- The Girl Guides badge featured the peacock. The Burmese Scout motto "အစဉ်အသင့်" (asin athint [ʔəsʰɪ̀ɰ̃ʔəðɪ̰ɰ̃]) translated "Always Prepared" is written below.
- Founded: 2014
- Membership: 29,067
- Affiliation: World Association of Girl Guides and Girl Scouts

= Myanmar Girl Guides =

Youth organization

Myanmar Girl Guides is the national Guiding organization of Myanmar. The organization was founded in 2014 and is currently an associate member of the World Association of Girl Guides and Girl Scouts.
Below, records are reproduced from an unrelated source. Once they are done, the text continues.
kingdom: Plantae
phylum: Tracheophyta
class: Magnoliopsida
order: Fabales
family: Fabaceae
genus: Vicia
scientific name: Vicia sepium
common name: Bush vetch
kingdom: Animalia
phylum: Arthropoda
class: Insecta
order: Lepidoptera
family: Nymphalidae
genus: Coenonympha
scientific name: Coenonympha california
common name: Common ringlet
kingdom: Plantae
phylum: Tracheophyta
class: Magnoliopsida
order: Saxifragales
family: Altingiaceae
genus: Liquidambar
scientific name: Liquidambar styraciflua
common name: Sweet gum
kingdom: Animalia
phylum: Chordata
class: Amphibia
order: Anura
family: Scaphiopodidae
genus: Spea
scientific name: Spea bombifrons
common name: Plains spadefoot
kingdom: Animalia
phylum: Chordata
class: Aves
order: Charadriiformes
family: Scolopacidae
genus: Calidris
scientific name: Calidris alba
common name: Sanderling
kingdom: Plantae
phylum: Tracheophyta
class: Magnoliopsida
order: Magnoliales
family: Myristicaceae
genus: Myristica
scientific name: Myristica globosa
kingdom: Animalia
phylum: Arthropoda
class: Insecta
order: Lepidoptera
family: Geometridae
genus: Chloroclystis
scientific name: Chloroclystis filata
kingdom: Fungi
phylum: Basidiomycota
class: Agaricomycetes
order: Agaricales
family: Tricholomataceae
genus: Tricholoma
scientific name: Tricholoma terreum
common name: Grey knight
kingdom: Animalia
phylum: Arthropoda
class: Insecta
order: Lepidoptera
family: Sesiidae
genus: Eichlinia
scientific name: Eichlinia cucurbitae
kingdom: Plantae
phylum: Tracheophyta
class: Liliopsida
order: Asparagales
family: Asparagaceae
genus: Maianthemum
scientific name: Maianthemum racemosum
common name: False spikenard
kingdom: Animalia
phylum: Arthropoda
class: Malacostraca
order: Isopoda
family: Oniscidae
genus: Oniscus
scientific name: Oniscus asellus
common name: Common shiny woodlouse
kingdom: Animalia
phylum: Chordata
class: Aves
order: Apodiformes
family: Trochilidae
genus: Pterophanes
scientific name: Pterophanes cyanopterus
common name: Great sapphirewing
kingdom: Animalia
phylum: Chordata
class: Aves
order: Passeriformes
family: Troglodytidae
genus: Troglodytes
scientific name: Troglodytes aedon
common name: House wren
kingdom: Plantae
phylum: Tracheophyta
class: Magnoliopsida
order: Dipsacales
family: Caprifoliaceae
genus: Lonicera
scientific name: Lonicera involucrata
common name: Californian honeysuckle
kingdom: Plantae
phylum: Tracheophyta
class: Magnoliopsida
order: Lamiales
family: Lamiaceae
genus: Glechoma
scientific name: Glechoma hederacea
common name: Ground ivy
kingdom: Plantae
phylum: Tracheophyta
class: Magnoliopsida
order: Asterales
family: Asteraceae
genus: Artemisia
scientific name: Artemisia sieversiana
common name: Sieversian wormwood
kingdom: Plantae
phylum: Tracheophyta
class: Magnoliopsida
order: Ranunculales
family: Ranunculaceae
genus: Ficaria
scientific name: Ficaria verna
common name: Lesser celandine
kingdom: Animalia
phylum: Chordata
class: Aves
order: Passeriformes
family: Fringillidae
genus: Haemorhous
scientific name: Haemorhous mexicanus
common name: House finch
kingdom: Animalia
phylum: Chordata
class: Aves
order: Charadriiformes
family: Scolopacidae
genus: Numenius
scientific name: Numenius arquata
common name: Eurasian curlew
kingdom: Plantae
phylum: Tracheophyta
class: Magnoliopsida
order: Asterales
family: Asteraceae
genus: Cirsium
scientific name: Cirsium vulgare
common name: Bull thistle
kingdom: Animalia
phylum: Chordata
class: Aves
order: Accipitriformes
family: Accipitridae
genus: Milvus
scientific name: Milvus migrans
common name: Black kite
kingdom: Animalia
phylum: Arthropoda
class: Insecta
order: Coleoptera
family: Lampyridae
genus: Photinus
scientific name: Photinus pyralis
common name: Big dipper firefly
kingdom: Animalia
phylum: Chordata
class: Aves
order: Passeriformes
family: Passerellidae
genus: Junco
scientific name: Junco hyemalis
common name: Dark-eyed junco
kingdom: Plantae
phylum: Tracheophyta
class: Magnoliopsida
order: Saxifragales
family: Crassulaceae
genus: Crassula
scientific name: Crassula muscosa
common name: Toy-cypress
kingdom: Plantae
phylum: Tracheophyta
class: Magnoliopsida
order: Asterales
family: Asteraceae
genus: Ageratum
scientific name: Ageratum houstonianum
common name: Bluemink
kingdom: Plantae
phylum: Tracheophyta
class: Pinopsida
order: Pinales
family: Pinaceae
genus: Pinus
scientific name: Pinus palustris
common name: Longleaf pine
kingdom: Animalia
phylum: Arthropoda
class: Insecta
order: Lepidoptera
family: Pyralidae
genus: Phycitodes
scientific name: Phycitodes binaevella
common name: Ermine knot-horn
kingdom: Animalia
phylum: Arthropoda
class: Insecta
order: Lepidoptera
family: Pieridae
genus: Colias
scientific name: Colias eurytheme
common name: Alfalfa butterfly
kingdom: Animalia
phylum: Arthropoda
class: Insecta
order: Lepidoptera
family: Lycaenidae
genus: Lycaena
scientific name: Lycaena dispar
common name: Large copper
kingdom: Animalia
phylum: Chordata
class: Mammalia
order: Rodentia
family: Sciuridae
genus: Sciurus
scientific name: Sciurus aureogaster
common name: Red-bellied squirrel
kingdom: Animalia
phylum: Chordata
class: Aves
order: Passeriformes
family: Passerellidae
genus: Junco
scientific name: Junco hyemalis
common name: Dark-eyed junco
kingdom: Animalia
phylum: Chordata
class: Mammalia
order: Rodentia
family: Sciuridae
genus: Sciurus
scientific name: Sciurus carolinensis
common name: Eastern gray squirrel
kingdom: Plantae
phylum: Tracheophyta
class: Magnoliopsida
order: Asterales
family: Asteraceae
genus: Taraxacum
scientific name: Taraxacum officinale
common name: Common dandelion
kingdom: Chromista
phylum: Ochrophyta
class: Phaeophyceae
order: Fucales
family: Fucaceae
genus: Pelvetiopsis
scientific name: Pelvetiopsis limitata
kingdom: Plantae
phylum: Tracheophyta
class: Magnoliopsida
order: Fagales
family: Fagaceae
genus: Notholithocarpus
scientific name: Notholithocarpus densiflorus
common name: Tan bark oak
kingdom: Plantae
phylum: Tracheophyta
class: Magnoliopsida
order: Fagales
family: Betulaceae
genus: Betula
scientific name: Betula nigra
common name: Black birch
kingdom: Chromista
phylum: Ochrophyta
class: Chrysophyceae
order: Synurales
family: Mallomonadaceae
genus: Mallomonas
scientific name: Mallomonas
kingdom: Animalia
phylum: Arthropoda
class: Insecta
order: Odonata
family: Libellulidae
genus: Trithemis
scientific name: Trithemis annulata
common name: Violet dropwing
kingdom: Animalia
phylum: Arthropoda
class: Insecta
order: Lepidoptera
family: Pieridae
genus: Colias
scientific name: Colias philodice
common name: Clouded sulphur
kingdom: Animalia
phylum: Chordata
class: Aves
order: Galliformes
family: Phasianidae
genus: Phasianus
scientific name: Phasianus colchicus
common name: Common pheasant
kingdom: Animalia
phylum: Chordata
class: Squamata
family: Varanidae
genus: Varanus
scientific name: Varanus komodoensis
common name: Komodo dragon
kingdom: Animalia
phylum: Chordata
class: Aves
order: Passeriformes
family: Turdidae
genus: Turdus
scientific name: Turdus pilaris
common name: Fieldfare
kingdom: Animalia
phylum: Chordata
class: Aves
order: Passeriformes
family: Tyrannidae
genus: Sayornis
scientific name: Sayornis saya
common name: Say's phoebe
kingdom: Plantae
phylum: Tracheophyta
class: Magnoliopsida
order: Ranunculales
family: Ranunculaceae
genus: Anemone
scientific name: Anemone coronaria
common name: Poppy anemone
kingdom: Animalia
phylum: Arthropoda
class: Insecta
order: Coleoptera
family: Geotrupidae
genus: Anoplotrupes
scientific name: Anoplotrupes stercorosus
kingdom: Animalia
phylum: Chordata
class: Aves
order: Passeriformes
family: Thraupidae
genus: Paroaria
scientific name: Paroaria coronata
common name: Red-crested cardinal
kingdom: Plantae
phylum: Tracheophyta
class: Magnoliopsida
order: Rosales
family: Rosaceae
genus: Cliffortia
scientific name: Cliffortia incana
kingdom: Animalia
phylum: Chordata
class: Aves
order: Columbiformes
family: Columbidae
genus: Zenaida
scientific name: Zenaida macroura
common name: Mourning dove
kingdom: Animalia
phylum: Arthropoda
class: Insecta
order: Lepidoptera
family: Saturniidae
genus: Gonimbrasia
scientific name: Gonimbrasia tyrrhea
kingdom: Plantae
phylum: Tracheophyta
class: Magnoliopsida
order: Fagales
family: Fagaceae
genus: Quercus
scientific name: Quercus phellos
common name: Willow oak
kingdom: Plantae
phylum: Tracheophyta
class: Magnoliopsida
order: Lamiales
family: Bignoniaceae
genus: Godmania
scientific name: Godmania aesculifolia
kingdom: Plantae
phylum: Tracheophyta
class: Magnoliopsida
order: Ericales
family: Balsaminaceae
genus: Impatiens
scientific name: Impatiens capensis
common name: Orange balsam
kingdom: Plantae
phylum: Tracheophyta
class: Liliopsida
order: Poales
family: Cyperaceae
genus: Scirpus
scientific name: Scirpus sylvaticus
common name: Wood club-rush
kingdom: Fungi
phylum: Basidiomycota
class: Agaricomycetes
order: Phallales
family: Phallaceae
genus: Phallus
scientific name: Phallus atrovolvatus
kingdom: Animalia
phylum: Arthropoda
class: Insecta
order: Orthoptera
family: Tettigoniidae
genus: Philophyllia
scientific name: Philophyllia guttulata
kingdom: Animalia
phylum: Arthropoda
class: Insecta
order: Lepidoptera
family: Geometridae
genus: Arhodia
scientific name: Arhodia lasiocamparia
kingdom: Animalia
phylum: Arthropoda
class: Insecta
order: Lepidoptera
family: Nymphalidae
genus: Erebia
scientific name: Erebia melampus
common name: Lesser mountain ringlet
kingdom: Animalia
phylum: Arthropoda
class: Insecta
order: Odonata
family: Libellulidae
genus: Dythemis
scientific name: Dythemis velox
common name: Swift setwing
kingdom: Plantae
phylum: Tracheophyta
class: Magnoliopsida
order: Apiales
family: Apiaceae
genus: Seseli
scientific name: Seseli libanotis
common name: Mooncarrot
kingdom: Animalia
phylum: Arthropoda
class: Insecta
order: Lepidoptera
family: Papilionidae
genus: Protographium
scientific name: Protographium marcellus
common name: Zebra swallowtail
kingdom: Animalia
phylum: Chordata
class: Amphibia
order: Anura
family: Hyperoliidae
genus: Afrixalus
It serves 29,067 members (as of 2014).

== History ==

The Union of Burma Girl Guides Association (ပြည်ထောင်စု မြန်မာနိုင်ငံတော် ကင်းထောက်မယ်များ အသင်း) was the organization for Girl Guides in Burma. Boy Scouts and Girl Guides in Burma merged in 1962 to form the coeducational Union of Burma Boy Scouts and Girl Guides (UBBSGG), which was active until 1964, reaching a membership high-point of 93,562.

===Uniform===

The Girl Guide uniform consisted of a royal blue longyi, white blouse with royal blue buttons, a Guide company neckerchief in company colors, royal blue shoulder tabs, and for patrol leaders, royal blue stripes, completed with white slippers.

===Disbandment===
On March 1, 1964 the military government dissolved the Boy Scouts, Lieutenant Ye Htoon, the Director General of UBBSGG reported. The assets of the association were turned over to the Ministry of Education, which was authorized to form Programme Youth Organizations, the youth wing of the Burma Socialist Programme Party. Girl Guiding was not immediately outlawed, and the standalone Union of Burma Girl Guides Association remained a member of the World Association of Girl Guides and Girl Scouts, and was last mentioned by WAGGGS in 1969.

===Legacy===

Guiding traditions are still being passed down orally. An Australian Girl Guide leader says "I have warm memories of singing Kookaburra with some former Guides from Burma who were studying in Sydney - this was in about 1984 and Guiding was forbidden in Burma. The girls came to our Guide Unit's campfire at Glengarry in Sydney - the Guides were amazed that the Burmese students knew so many of the campfire songs that they also knew. The Burmese girls taught the Guides to sing Kookaburra in Burmese."

== Motto and slogan ==
The motto of Myanmar scouts and girl guides is "အစဉ်အသင့်" (Be prepared) and their slogan is "ကောင်းမှုတစ်ခုနေ့စဉ်ပြု" (Do a good thing everyday).